Наступило осеннее утро. Восток зарделся зарёю. Ночная темнота сделалась реже, и стало можно разбирать изнедалека различные предметы. В деревне начала отчётливо выделяться полоса дворов из окружавших их деревьев, сараи и овины. С каждой минутой всё кругом делалось виднее и виднее. Звёзды гасли одна за другой, а заря охватывала всё шире и шире восток. Уже легко было отличить красную рябину от побуревшего листа и видеть, что вся земля покрыта точно рассыпанным серебряным порошком — морозом.
День был праздничный, поэтому не слышалось стука цепов с гумен, обыкновенно раздававшихся уже в эту пору; не было никакого признака бодрствования— видимо, все ещё спали…
Но это было недолго. Ещё заря не успела перейти из белого цвета в розовый и ночной мрак окончательно рассеяться над землёю, как понемногу началось оживление. На одном дворе стукнули дверью, и послышался голос хозяйки, поднимавшей спавших коров для доения; в другом хлопнула калитка, и худенькая старуха вышла за хворостом в проулок. На краю деревни, у одной из самых заботливых стряпух, блеснул огонёк сквозь окно, и через минуту из трубы показался жидкий столбик серенького дыма, который покрутился по случаю стоявшего затишья во все стороны, рассыпался было книзу, но ненадолго. Мало-помалу столбик окреп, выровнялся и потянулся кверху. В избе затопилась печка.
Ещё через минуту хлопнула калитка у большой, ещё свежей избы степенного крестьянина Макара Павлова, и из неё выскочила баба, и выскочила «не путём»: она была полуодета и босиком. Быстро подбежав под окно соседней избы, она стала немилосердно в него барабанить.
— Кто там? — послышался торопливый оклик из-за окна.
— Соседушки, родные! — завопила баба со слезами в голосе. — Какая беда-то у нас случилась: двух лошадей увели!
В избе послышались тревожные возгласы и возня, видимо, соскакивавших с постели хозяев; вскоре несколько заспанных лиц показались в окнах и раздались восклицания:
— Ну да! Да неужто правда?!
— Ей-богу, правда! О-ох мы, разнесчастные! — завыла баба и, отскочив от соседней избы, побежала опять к себе.

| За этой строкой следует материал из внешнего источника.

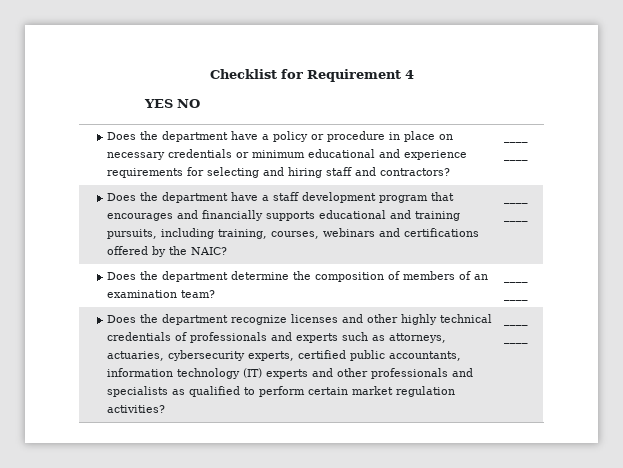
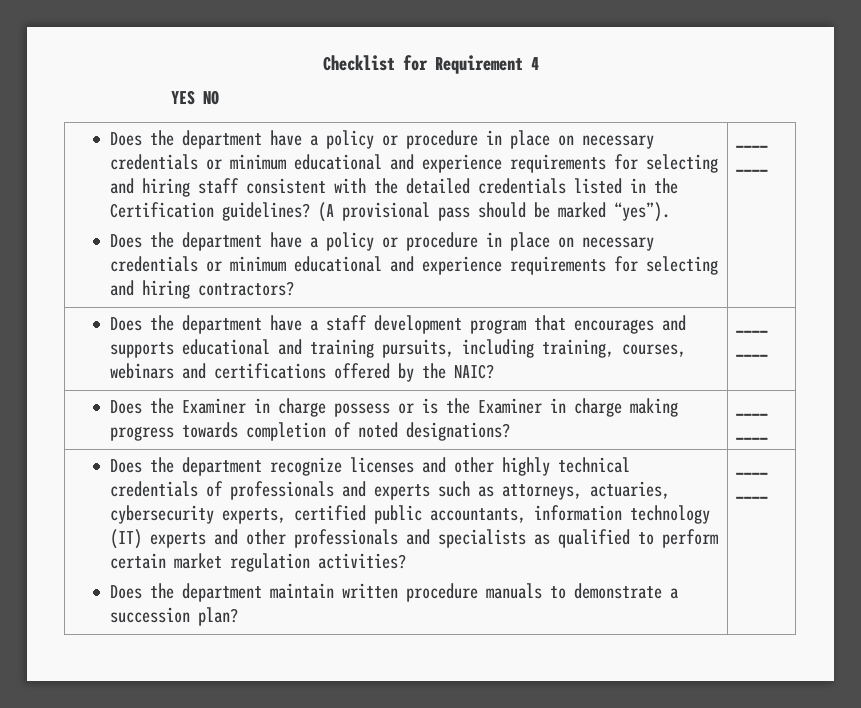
[354,167,376,176] and -> [245,178,678,194] [109,202,670,222] [109,232,654,251] [109,256,718,275] [109,280,190,299] consistent with the detailed credentials listed in the Certification guidelines? (A provisional pass should be marked “yes”). // Does the department have a policy or procedure in place on necessary credentials or minimum educational and experience requirements for selecting and hiring
[201,210,263,221] financially -> (686, 323) none
[161,271,488,282] [106,290,215,298] department determine the composition of members of an examination team? -> [181,398,678,417] [109,422,510,441] Examiner in charge possess or is the Examiner in charge making progress towards completion of noted designations?
(165, 409) none -> [109,583,678,602] [109,607,238,626] // Does the department maintain written procedure manuals to demonstrate a succession plan?

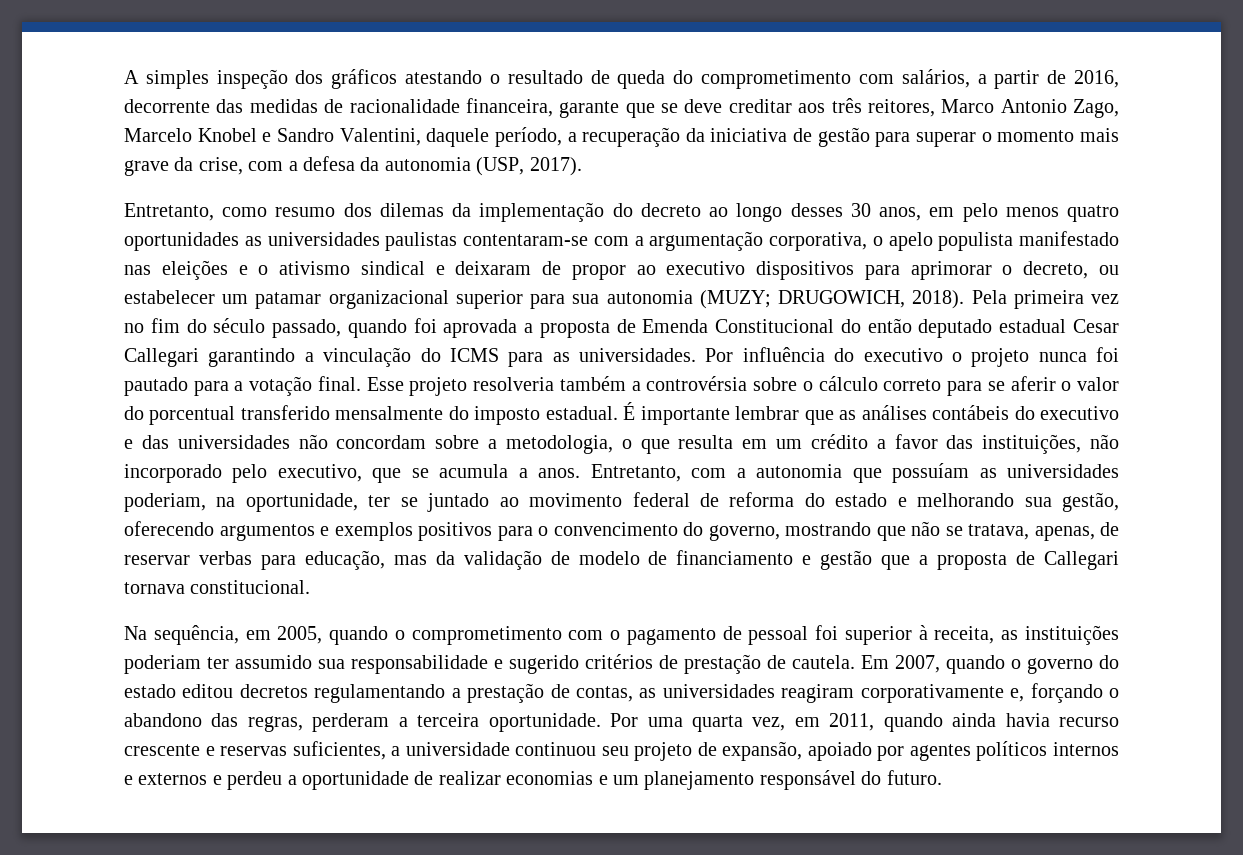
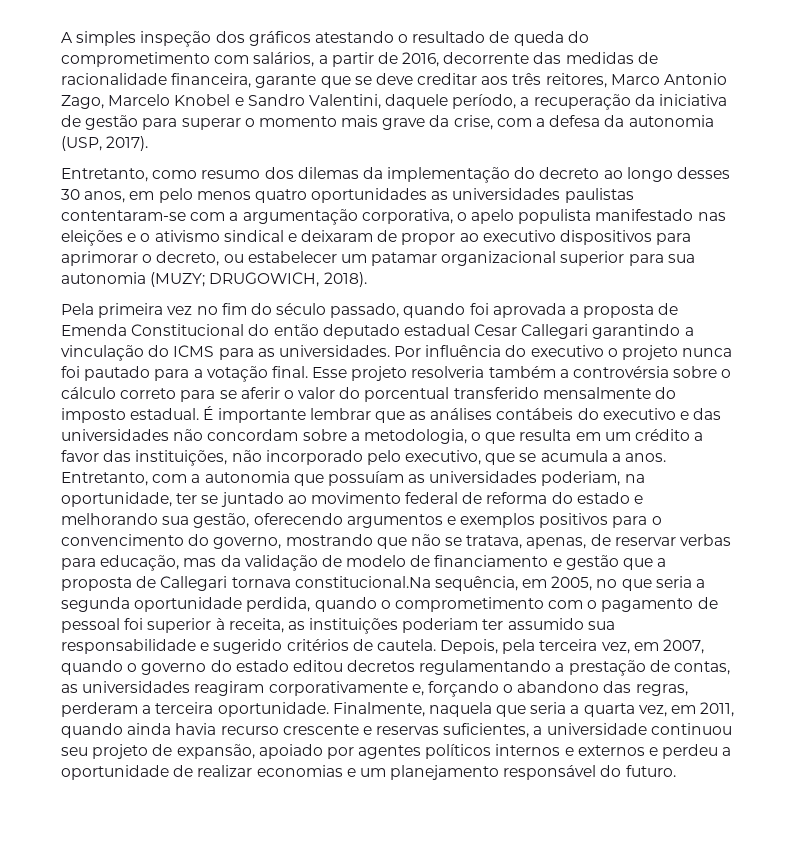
(965, 299) none -> (367, 279) //
[190,580,311,594] [124,626,147,640] constitucional. // Na -> [294,576,431,588] constitucional.Na
(323, 635) none -> [596,576,706,591] [61,597,311,612] no que seria a segunda oportunidade perdida,
[684,654,889,674] prestação de cautela. Em -> [376,639,659,654] cautela. Depois, pela terceira vez, em
[610,713,683,727] Por uma -> [332,702,580,717] Finalmente, naquela que seria a

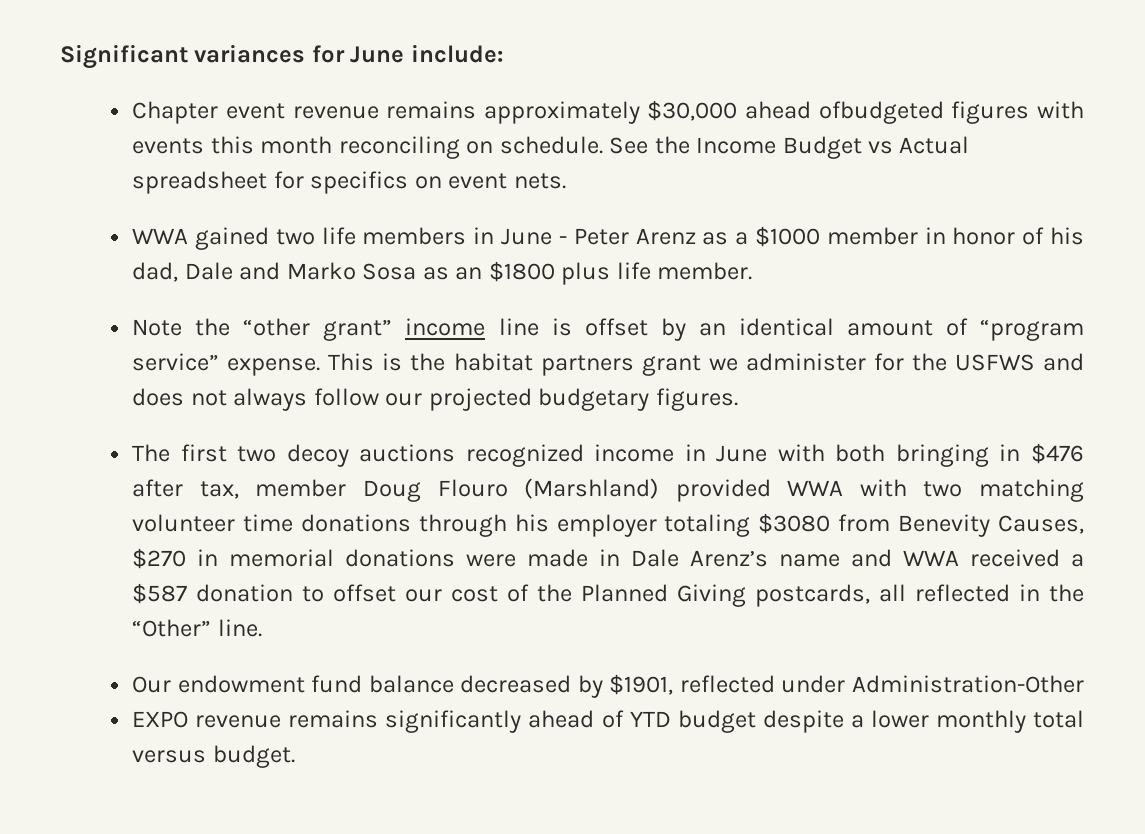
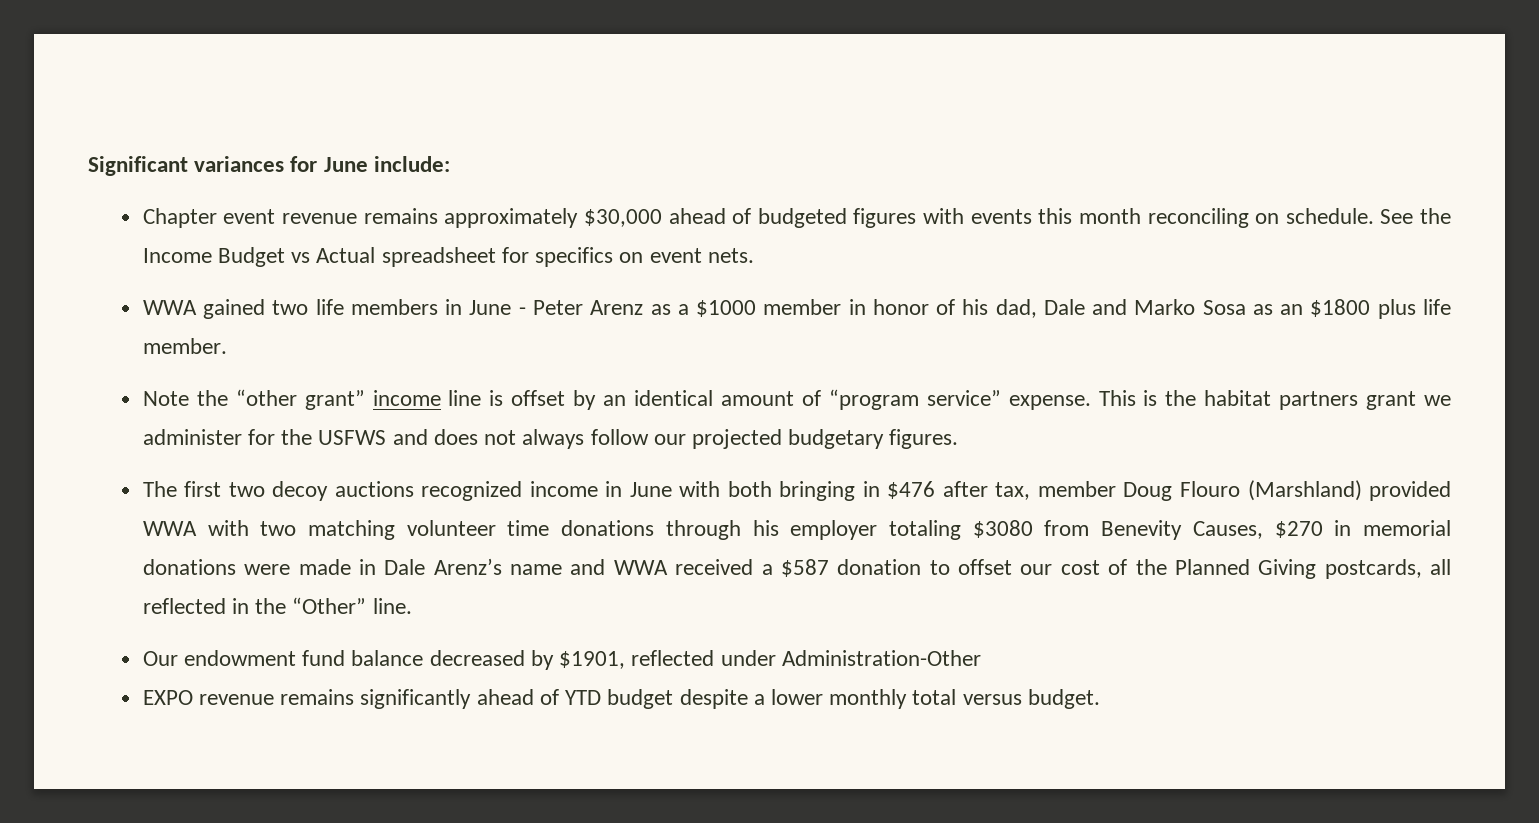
[818,101,944,124] ofbudgeted -> [732,208,847,228] of budgeted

В окнах других изб показались тоже людские головы, посыпались вопросы:
— Что это? О чём она?
— Лошадей увели!
— Батюшки мои!
На крыльцо соседней избы вышел хозяин. Торопливо поглядывая в проулок, он вдруг встревожился, поднял руки, хлопнул ими по бёдрам и прокричал:
— А у нас телегу укатили!
Поднялась суматоха. Народ из ближних дворов повыскакал на улицу, заметался, заволновался, закричал: оказалось, ещё из соседнего сарая была украдена сбруя, два плуга и мешок льняного семени. Беготня, вой, шум поднялись невообразимые. Целых полчаса все были словно угорелые, метались из стороны в сторону, собирались в кучи, опять разбегались; наконец понемногу угомонились, сделались несколько спокойнее и решили, что мешкать нечего, а нужно отправляться в погоню, и чем скорее, тем лучше.
Отобрали людей, стали решать, в какую сторону отправляться, пошли разглядывать следы, но следы в суматохе были все стоптаны, и их никак нельзя было разобрать. Пришлось отправляться в разные стороны.
Бабы из потерпевших домов плакали, ребятишки ревели, мужики имели крайне огорчённый вид.
Всех более казался огорчённым Макар Павлов. Хотя он был мужик зажиточный (у него жил в городе сын на хорошем месте и хорошо «подавал» ему) и из украденных лошадей одна была кляча, старая и запалённая, но он ходил точно разбитый чем и поминутно охал:
— Ох, Дичка украли! Дичка увели!.. Батюшки мои родные, ведь это полживота отняли! Кусок сердца вытянули!
И он поднимал живот, хлопал по бокам руками и никак не мог удержать выступавшие на глазах слёзы. В погоню он не мог уехать и не мог сообразить, что ему теперь делать: горе окончательно затуманило его голову и помутило ум.
— Ведь он родной мне был, кровный, родной! Как же это его увели у меня? — лепетал Макар, и голос его прервался от приступавших всхлипываний.
Дичок был вторая из украденных у Макара лошадей, ещё молодая и очень любимая и им самим и всей его семьёй.